The advantage Intel had and still has with Alder Lake is that DDR5 memory is optional—depending on the motherboard, you can pair Alder Lake with DDR4 memory instead. That's not going to be the case with Zen 4. AMD has chosen to go all-in with DDR5 memory, and so it's imperative that the DRAM market is a favorable one.
That's the direction things are headed, even as DRAM players try to choke off supply to prevent further price reductions.
"In terms of PC DRAM, sustained weakening of demand has led to PC OEMs adjusting their annual shipment targets and also caused DRAM inventories to soar rapidly...since the overall DRAM industry remains oversupplied, even if PC demand is sluggish, suppliers still experienced difficulties in reducing their PC DRAM supply, resulting in a slight quarterly increase in the number of supplied bits. Therefore, PC DRAM pricing is forecast to drop by 3~8 percent," TrendForce states.
According to TrendForce, DDR4 memory pricing fell by up to 5 percent this quarter and DDR5 by up to 8 percent. Looking ahead to next quarter, the research firm expects DDR4 to decline by up to an additional 8 percent and DDR5 by up to 5 percent. So for Q2 and Q3, both DDR4 and DDR5 could fall by as much as 13 percent across the two periods.
That's not insignificant, especially when factoring in the pricing premium that's attached to DDR5 memory modules. This also has the side benefit of making faster DDR5 solutions more reasonably priced. For example, price tracking shows that this 32GB G.Skill Trident Z5 RGB DDR5-6000 kit commanded around $540 by marketplace sellers for most of the year, but is now available $279.99. Likewise, Amazon was selling this 32GB Kingston Fury Beast DDR5-6000 memory kit for $354.99 for the past several months, and it now goes for $244.61.
It's not just higher speed kits that are dropping in price.
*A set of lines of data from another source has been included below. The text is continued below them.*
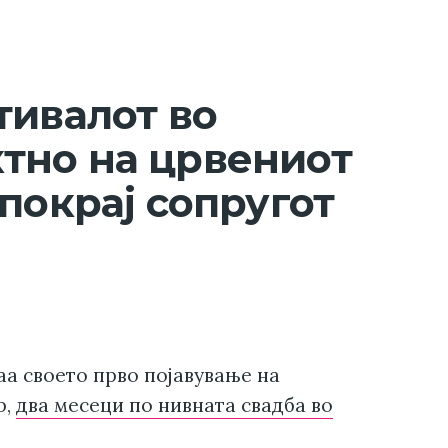
тивалот во
тно на црвениот
покрај сопругот
аа своето прво појавување на
р,
два месеци по нивната свадба во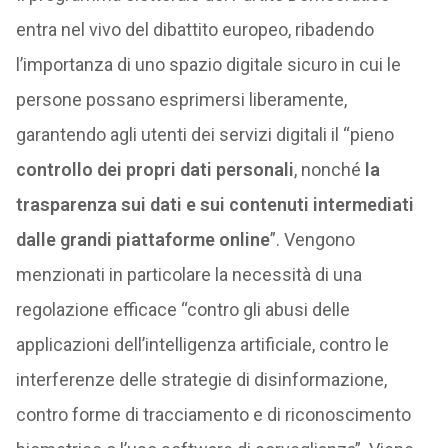
entra nel vivo del dibattito europeo, ribadendo
l’importanza di uno spazio digitale sicuro in cui le
persone possano esprimersi liberamente,
garantendo agli utenti dei servizi digitali il “pieno
controllo dei propri dati personali
, nonché
la
trasparenza sui dati e sui contenuti intermediati
dalle grandi piattaforme online
”. Vengono
menzionati in particolare la necessità di una
regolazione efficace “contro gli abusi delle
applicazioni dell’intelligenza artificiale, contro le
interferenze delle strategie di disinformazione,
contro forme di tracciamento e di riconoscimento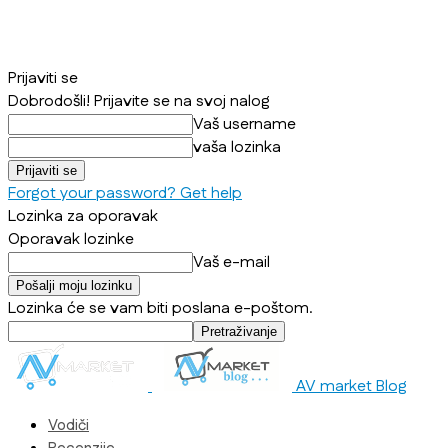
Prijaviti se
Dobrodošli! Prijavite se na svoj nalog
Vaš username
vaša lozinka
Forgot your password? Get help
Lozinka za oporavak
Oporavak lozinke
Vaš e-mail
Lozinka će se vam biti poslana e-poštom.
AV market Blog
Vodiči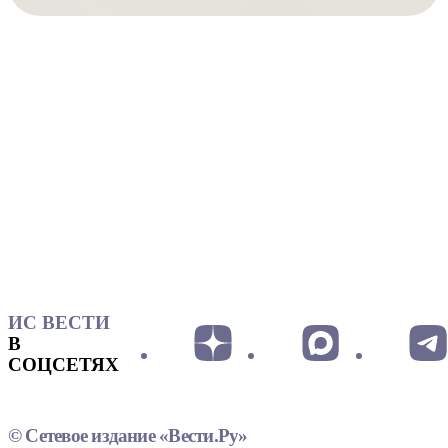
ИС ВЕСТИ
В
СОЦСЕТЯХ
© Сетевое издание «Вести.Ру»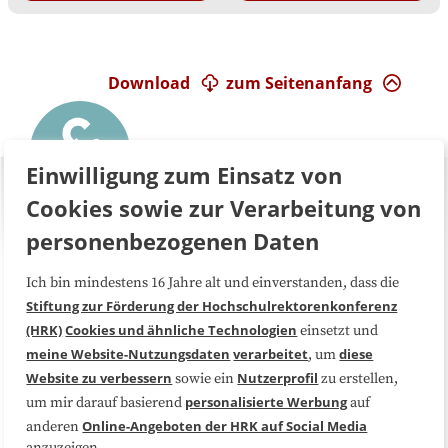
Download
zum Seitenanfang
Einwilligung zum Einsatz von
Cookies sowie zur Verarbeitung von
personenbezogenen Daten
Ich bin mindestens 16 Jahre alt und einverstanden, dass die
Über uns
FAQ
Stiftung zur Förderung der Hochschulrektorenkonferenz
(HRK)
Cookies und ähnliche Technologien
einsetzt und
Medienarbeit
Kooperationen
meine Website-Nutzungsdaten
verarbeitet
diese
, um
Website zu verbessern
Nutzerprofil
sowie ein
zu erstellen,
Datenschutzerklärung
Impressum
personalisierte Werbung
um mir darauf basierend
auf
Online-Angeboten der HRK auf Social Media
anderen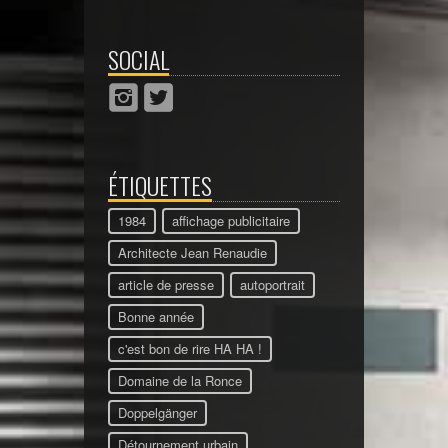
SOCIAL
ÉTIQUETTES
1984
affichage publicitaire
Architecte Jean Renaudie
article de presse
autoportrait
Bonne année
c'est bon de rire HA HA !
Domaine de la Ronce
Doppelgänger
Détournement urbain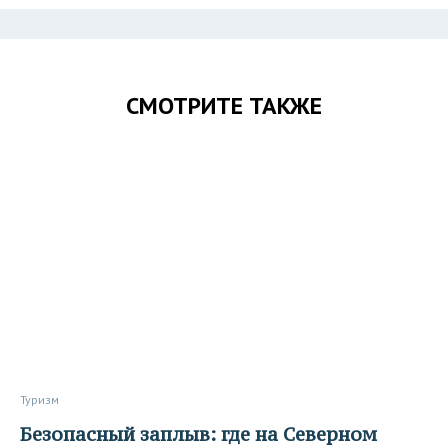
СМОТРИТЕ ТАКЖЕ
Туризм
Безопасный заплыв: где на Северном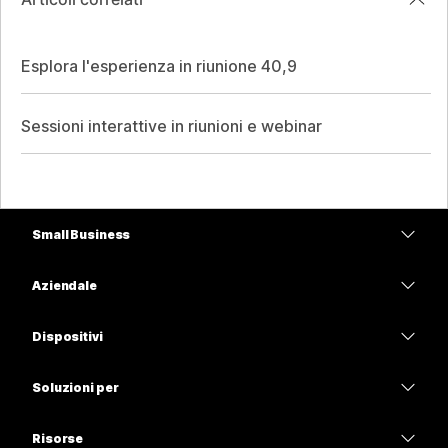
Esplora l'esperienza in riunione 40,9
Sessioni interattive in riunioni e webinar
Small Business
Prezzi
Aziendale
App Webex
Webex Suite
Dispositivi
Meetings
Calling
Cuffie
Calling
Soluzioni per
Meetings
Videocamere
Istruzione
Messaggistica
Messaggistica
Risorse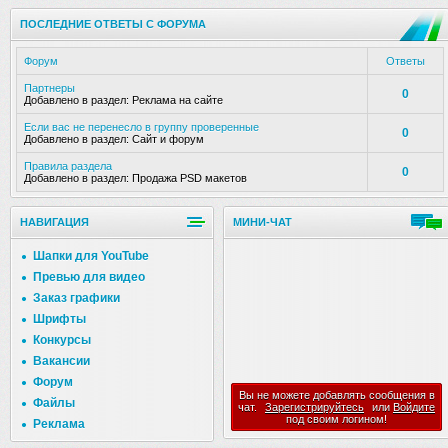
ПОСЛЕДНИЕ ОТВЕТЫ С ФОРУМА
Форум
Ответы
Партнеры
0
Добавлено в раздел:
Реклама на сайте
Если вас не перенесло в группу проверенные
0
Добавлено в раздел:
Сайт и форум
Правила раздела
0
Добавлено в раздел:
Продажа PSD макетов
НАВИГАЦИЯ
МИНИ-ЧАТ
Шапки для YouTube
Превью для видео
Заказ графики
Шрифты
Конкурсы
Вакансии
Форум
Вы не можете добавлять сообщения в
Файлы
чат.
Зарегистрируйтесь
или
Войдите
под своим логином!
Реклама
This 32GB Kingston Fury Beast DDR5-4800 kit peaked at $283.99 on Amazon and is now listed for $189.52. These are all much bigger price drops than what even TrendForce is observing on the supplier side (up to 48 percent, in these examples).
Micron shared some insight into the initially high prices attached to DDR5 memory last year, saying it wasn't because of the memory chips but to due to challenges with sourcing non-memory components. We week that to mean power management ICs (PMICs), voltage regulating modules (VRMs), and possibly even printed circuit boards (PCBs).
Whatever the case, Micron also said the shortage of non-memory components would "moderate through 2022, enabling bit shipments of DDR5 to grow to meaningful levels in the the second half of calendar 2022." It looks like Micron was right on the money.